BUT... it there a way to do this not with voltage, but with
resistance in to the ballast control? from your suggestions maybe the
ballast 0-10v controls hooked up to one side of an op amp, a similar
but steady vcc hooked up to the other side, both sides with LDRs in
series and whatever necessary trimmers/resistors-- but how would this
raise or lower the voltage of the ballast control wires?

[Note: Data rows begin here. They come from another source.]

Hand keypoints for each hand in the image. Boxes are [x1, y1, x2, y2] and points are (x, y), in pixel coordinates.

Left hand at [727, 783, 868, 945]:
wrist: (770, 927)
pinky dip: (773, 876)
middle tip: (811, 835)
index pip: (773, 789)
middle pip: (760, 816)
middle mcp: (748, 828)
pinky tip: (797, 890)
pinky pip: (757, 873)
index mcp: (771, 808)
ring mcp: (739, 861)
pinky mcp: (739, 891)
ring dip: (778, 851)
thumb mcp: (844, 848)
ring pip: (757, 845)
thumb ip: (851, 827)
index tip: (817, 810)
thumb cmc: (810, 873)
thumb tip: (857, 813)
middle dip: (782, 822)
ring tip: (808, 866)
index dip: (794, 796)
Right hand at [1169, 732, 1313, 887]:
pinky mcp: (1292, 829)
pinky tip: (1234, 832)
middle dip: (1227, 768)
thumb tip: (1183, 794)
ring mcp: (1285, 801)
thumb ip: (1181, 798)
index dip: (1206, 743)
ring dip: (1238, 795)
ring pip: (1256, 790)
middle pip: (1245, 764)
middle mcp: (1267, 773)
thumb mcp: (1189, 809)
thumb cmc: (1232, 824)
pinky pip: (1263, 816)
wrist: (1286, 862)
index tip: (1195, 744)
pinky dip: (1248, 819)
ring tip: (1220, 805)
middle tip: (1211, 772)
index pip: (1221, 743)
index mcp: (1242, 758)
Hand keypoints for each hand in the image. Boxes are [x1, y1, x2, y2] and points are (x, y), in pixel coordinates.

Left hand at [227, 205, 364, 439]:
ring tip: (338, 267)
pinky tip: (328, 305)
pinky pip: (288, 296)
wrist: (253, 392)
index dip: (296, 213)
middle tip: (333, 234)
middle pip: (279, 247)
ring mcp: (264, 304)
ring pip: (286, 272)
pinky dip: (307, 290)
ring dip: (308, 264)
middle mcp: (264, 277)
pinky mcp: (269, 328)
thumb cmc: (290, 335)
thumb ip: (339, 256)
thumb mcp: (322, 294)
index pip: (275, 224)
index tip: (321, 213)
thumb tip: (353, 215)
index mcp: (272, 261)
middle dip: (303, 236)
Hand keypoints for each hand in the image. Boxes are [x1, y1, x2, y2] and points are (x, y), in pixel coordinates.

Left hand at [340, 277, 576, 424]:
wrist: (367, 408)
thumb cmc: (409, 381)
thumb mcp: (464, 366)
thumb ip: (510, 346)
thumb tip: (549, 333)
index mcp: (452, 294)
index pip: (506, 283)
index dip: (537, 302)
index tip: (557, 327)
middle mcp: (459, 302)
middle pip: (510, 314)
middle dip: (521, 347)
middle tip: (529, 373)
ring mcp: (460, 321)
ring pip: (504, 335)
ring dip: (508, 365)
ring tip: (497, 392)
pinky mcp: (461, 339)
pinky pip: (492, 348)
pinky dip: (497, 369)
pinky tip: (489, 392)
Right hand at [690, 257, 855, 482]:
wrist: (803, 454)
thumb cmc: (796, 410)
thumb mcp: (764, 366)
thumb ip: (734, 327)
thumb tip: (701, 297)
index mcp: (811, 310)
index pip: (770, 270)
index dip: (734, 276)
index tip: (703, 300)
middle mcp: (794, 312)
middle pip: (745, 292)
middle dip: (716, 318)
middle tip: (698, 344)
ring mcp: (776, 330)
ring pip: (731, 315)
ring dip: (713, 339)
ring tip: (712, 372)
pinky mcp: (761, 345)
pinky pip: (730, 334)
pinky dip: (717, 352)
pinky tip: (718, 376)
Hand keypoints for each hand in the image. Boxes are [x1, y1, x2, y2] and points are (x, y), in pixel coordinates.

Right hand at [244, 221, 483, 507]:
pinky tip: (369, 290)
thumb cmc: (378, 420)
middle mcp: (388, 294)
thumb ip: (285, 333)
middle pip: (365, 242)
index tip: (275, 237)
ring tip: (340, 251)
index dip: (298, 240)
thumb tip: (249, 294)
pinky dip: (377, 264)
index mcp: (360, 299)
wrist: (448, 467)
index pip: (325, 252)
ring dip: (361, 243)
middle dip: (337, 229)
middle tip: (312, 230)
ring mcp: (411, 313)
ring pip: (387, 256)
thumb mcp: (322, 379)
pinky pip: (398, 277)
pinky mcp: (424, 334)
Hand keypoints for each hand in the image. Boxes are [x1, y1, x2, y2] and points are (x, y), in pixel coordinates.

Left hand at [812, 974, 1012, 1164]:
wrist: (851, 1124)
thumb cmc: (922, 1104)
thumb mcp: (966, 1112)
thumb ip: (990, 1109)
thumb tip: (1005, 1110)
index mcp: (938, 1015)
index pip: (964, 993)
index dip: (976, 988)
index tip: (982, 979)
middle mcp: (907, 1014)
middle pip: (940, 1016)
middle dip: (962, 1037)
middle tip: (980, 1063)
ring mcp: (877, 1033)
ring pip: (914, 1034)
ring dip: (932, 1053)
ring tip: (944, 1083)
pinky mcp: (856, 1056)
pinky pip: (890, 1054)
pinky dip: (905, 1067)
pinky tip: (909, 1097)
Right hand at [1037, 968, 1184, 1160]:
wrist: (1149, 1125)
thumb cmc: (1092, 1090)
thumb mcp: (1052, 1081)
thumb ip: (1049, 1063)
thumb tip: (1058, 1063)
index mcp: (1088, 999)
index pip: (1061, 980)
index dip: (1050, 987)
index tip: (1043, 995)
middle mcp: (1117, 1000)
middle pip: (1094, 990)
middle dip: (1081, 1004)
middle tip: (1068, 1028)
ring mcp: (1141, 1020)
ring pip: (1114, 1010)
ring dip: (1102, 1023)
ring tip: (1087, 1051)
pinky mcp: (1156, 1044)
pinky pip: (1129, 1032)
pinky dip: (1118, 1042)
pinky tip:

sorry, i'm a little dense. but i'm slowly learning

12. ### CFoley1064Guest

Subject: Re: LDR / photo resistor - increasing resistance with increasing
Again, take a look at the H11F1. Its output is a bilateral FET which is seen
by your ballast as a plain old resistor, as long as the voltage applied across
it is less than 30V or so. Depending on the amount of LED current, it runs
from 300 Megohms down to a couple of hundred ohms -- ideal for your
application. The op amp circuit I provided is definitely a fiirst cut -- it
can definitely be improved. With a little more effort and a trimmer with an RC
filter instead of a straight voltage divider to set the current servo point,
you should have a good solution. But that shows the way.

Good luck
Chris

13. ### mikeGuest

thanks for the help chris-- i have the H11F1 on order. i'll let you
know how it goes.